Rental & Investment Cabins
The North Georgia Mountains has a very high number of cabins that are on Short Term Vacation Rentals – in other words, 2, 3, 4, & 7-night rentals. There are over 1,100 in Fannin County alone – or at least 1,100 that have registered with the county to pay the Lodging Tax! This is in large part related to the fact that there is a lot of potential to get a decent ROI (Return on Investment).
I have a lot of clients looking for rental or investment cabins. My wife Terri and I had a cabin built in 2005 and rented it until we sold it in 2015, so I am extremely familiar with the best way to acquire and rent out a vacation rental cabin. My advice to those clients is that as a general rule of thumb, rental cabins are going to return about 8% to 12% of the purchase price in GRI (Gross Rental Income) on an annual basis. Then from there, you have to pay expenses, such as debt service, supplies, utilities, Vacation Rental Management Fees, etc. In my opinion, looking at the investment from an ROI percentage is a better barometer than the past rental history. The issue with counting the past revenue history from cabins that are already on a rental program is that past success does not necessarily mean that it will continue on the same trajectory – especially if it is with a vacation rental management firm and you change vacation rental firms or move it to VRBO/HomeAway/TripAdvisor/AirBnB, or vice versa. Some Vacation Rental Firms spend more on marketing and reservations than others, and some have higher trip charges and maintenance and supply fees than others. Also, some of the cabins don’t charge rental fees as high as they could or should, and in those cases, the GRI percentage may be significantly lower than the potential rental income that you will get using the 8% to 12% of the purchase price in annual GRI.
Some people choose to self-manage their rental to avoid paying the fees charged by a Vacation Rental Management Company, which up here in the North GA Mountains typically charge a 35% fee plus supplies, repairs, trip charges, etc. If you self-manage it may take a couple of years to reach the 8% to 12% ROI as you build up your clientele, build up your online ratings, and start to get repeat business.
One way you can maximize your rental income is to use a dynamic pricing tool, so if you choose to use a Vacation Rental Management company, you may want to ask if they use this type of pricing tool. Using these tools can increase your revenue substantially. If you are going to manage the vacation rental The four most popular dynamic pricing tools for the Vacation Rental market are: Price Labs, Beyond Pricing, Wheelhouse, and Rented.
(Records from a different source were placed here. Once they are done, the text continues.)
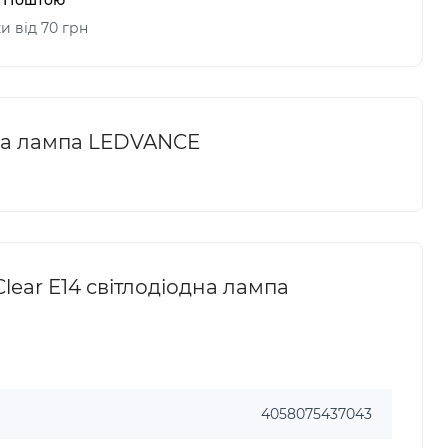
и від 70 грн
одна лампа LEDVANCE
lear E14 світлодіодна лампа
4058075437043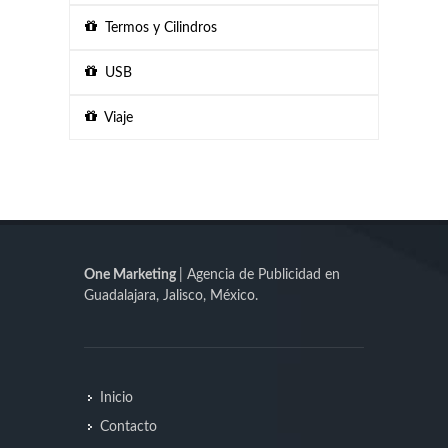
Termos y Cilindros
USB
Viaje
One Marketing
| Agencia de Publicidad en
Guadalajara, Jalisco, México.
Inicio
Contacto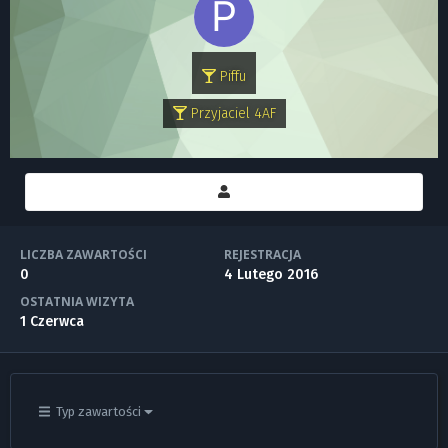
Piffu
Przyjaciel 4AF
LICZBA ZAWARTOŚCI
REJESTRACJA
0
4 Lutego 2016
OSTATNIA WIZYTA
1 Czerwca
Typ zawartości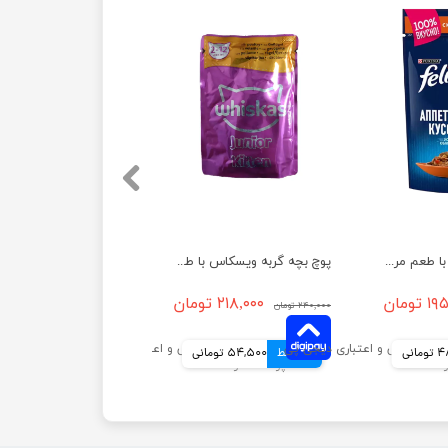
پوچ گربه فلیکس با طعم مرغ و گوجه فرنگی در ژله وزن 75 گرم
پوچ بچه گربه ویسکاس با طعم گوشت پرندگان وزن 85 گرم
تومان
۲۱۸,۰۰۰ تومان
۲۴۰,۰۰۰ تومان
انی
4 قسط
54,500 تومانی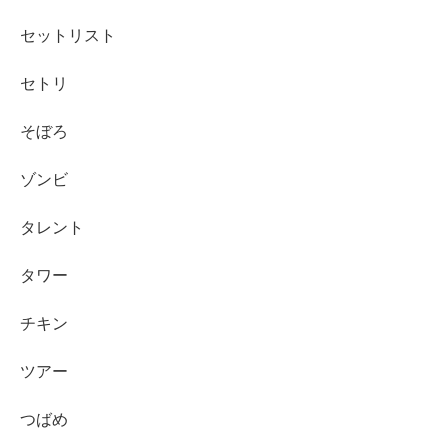
セットリスト
セトリ
そぼろ
ゾンビ
タレント
タワー
チキン
ツアー
つばめ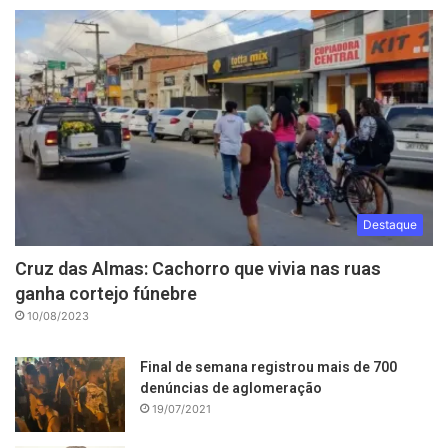
Destaque
Cruz das Almas: Cachorro que vivia nas ruas
ganha cortejo fúnebre
10/08/2023
Final de semana registrou mais de 700
denúncias de aglomeração
19/07/2021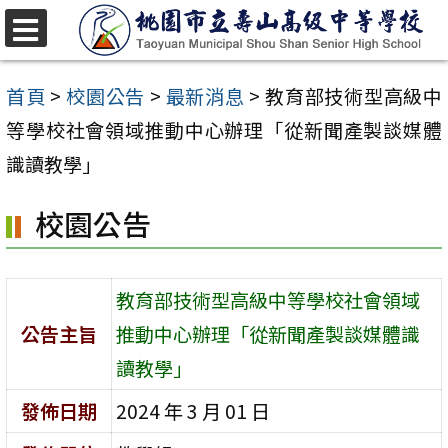
跳
至
選
單
主
首頁
>
校園公告
>
最新消息
>
教育部技術型高級中
要
等學校社會領域推動中心辦理「從新聞產製談媒體
內
識讀教學」
容
校園公告
區
教育部技術型高級中等學校社會領域
公告主旨
推動中心辦理「從新聞產製談媒體識
讀教學」
發佈日期
2024 年 3 月 01 日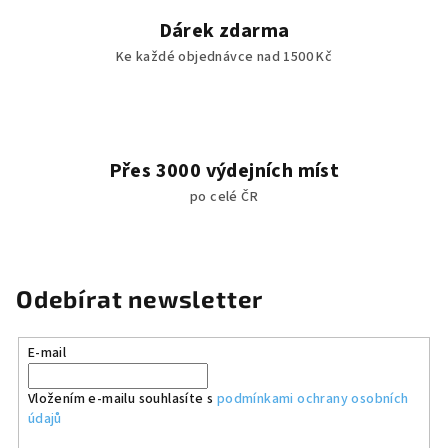
Dárek zdarma
Ke každé objednávce nad 1500 Kč
Přes 3000 výdejních míst
po celé ČR
Odebírat newsletter
E-mail
Vložením e-mailu souhlasíte s
podmínkami ochrany osobních
údajů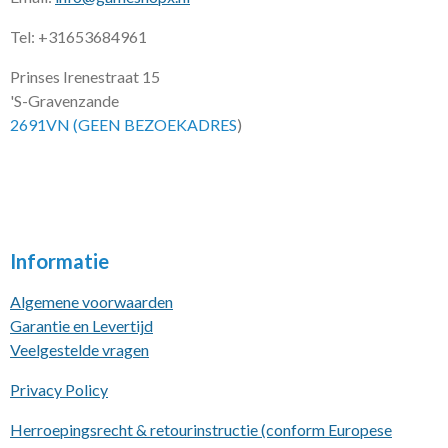
Tel: +31653684961
Prinses Irenestraat 15
'S-Gravenzande
2691VN (GEEN BEZOEKADRES
)
Informatie
Algemene voorwaarden
Garantie en Levertijd
Veelgestelde vragen
Privacy Policy
Herroepingsrecht & retourinstructie (conform Europese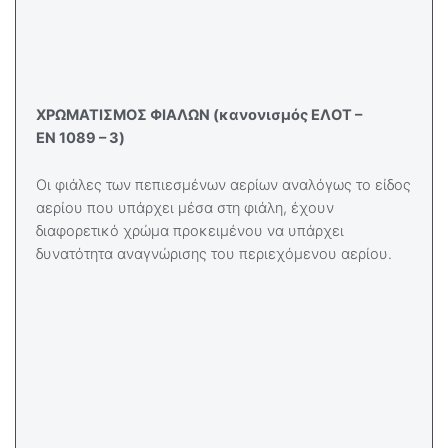
ΧΡΩΜΑΤΙΣΜΟΣ ΦΙΑΛΩΝ (κανονισμός ΕΛΟΤ –
EN
1089 – 3)
Οι φιάλες των πεπιεσμένων αερίων αναλόγως το είδος
αερίου που υπάρχει μέσα στη φιάλη, έχουν
διαφορετικό χρώμα προκειμένου να υπάρχει
δυνατότητα αναγνώρισης του περιεχόμενου αερίου.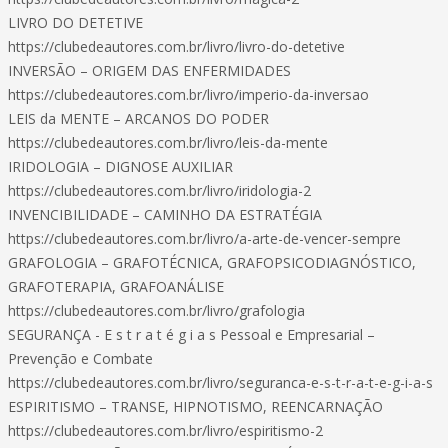
LIVRO DO DETETIVE
https://clubedeautores.com.br/livro/livro-do-detetive
INVERSÃO – ORIGEM DAS ENFERMIDADES
https://clubedeautores.com.br/livro/imperio-da-inversao
LEIS da MENTE – ARCANOS DO PODER
https://clubedeautores.com.br/livro/leis-da-mente
IRIDOLOGIA – DIGNOSE AUXILIAR
https://clubedeautores.com.br/livro/iridologia-2
INVENCIBILIDADE – CAMINHO DA ESTRATÉGIA
https://clubedeautores.com.br/livro/a-arte-de-vencer-sempre
GRAFOLOGIA – GRAFOTÉCNICA, GRAFOPSICODIAGNÓSTICO,
GRAFOTERAPIA, GRAFOANÁLISE
https://clubedeautores.com.br/livro/grafologia
SEGURANÇA - E s t r a t é g i a s Pessoal e Empresarial –
Prevenção e Combate
https://clubedeautores.com.br/livro/seguranca-e-s-t-r-a-t-e-g-i-a-s
ESPIRITISMO – TRANSE, HIPNOTISMO, REENCARNAÇÃO
https://clubedeautores.com.br/livro/espiritismo-2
Click here to read an article that offers guidance on how to choose the best one for your needs.
Also, many of the cabins with a great rental history may not even mention in the MLS listing that they were on a rental. This is due to the fact that some clients don’t want to even look at houses that were on a rental program as they can show “wear and tear” faster, especially if they are not maintained properly.
A few things to keep in mind when buying a cabin for Short Term Vacation Rentals is that in most cases you do need to buy a “cabin” as that is what most people are looking for in a short term rental – a cabin with a view, a cabin on a creek or river, or a cabin in the woods – and the demand is pretty much in that order as well. So a ranch style, vinyl-sided house or mobile home in the middle of the woods is not going to rent out very well (if at all) as a Short Term Vacation Rental, whereas a solid log or wood sided cabin that sleeps 12 people with a killer view of USFS (United States Forest Service) or WMA (Wildlife Management Areas) or on a loud rushing trout-filled creek would rent out quite well.
One area for investment potential that is often overlooked in the North Georgia Mountains is the Long Term (3, 6, 9 months or one year) rental market. Because there are so many vacation rental cabins up here there are a lot of businesses that cater to the visitors and tourists that come to the area. So that results in a lot of restaurant servers, dishwashers, chefs, cleaning people, maintenance people, etc. But these folks all need a place to live and there is a dire shortage of long term rentals – probably because the short term rentals use up a lot of the available housing inventory. The investment clients that I have that do long term rentals do very well renting them. They can put their rental up on the Blue Ridge Facebook page and receive over 100 inquiries within hours. ROI based on the Net Rental Income for a Long Term rental can be very similar to the Net Rental income for a Short Term Vacation Rental after you factor in your expenses, especially if you are using a Vacation Rental Management Company charging 35%. Plus, the added benefit is that it takes less time and effort and expense to rent out once a year. Also, in essence, you have the entire real estate inventory to look at for long term rentals, as long term renters will accept a vinyl sided home or mobile home.